▶ **Your objective**
Show every line of the data where the word "Board" can be found.

(Collected data)
******************************

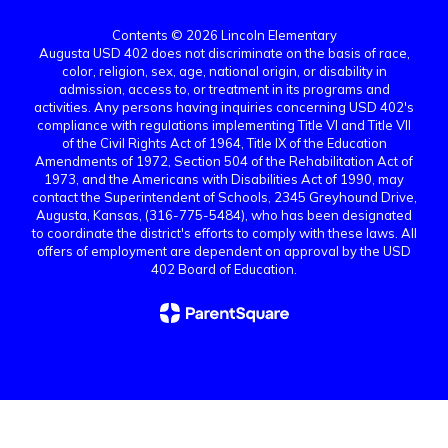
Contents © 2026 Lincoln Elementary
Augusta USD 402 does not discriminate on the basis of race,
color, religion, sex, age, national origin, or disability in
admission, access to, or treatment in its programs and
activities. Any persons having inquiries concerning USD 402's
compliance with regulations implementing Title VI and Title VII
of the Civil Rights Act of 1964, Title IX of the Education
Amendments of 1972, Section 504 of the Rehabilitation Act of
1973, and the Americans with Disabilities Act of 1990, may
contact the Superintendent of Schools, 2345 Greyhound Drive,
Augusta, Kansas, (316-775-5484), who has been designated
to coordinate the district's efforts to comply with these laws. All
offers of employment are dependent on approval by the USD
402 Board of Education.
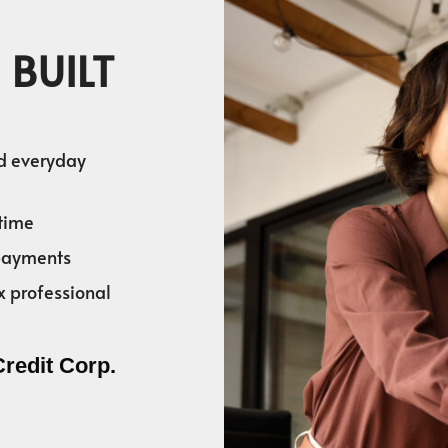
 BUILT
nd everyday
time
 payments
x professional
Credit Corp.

******************************

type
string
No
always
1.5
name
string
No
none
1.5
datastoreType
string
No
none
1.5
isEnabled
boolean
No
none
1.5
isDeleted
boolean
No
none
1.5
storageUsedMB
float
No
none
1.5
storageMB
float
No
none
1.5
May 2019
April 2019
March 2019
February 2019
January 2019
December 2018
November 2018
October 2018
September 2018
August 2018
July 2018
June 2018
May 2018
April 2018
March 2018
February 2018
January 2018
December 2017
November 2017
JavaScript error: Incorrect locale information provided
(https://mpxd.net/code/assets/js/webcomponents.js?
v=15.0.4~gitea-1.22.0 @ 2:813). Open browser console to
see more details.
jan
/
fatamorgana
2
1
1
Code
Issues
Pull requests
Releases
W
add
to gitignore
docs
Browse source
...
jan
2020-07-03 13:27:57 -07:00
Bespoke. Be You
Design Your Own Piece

******************************

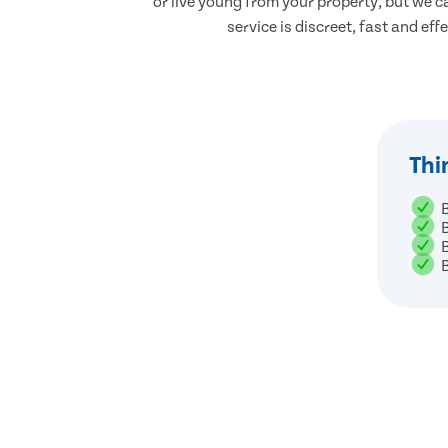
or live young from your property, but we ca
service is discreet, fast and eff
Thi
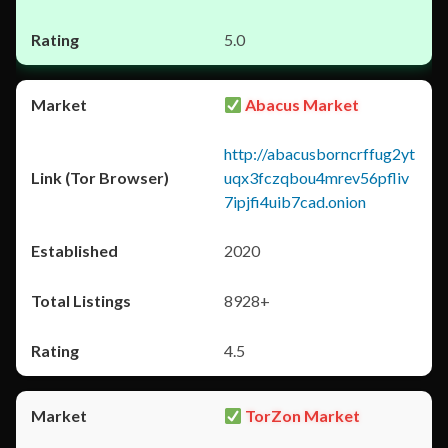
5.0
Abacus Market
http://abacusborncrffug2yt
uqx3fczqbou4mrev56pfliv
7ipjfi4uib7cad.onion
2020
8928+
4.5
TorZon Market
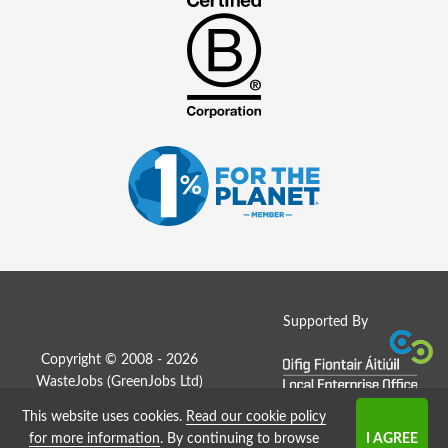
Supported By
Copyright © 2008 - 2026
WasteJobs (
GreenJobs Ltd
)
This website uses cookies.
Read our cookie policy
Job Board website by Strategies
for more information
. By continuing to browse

******************************

▶ **Response**
402 Board of Education.
Job Board website by Strategies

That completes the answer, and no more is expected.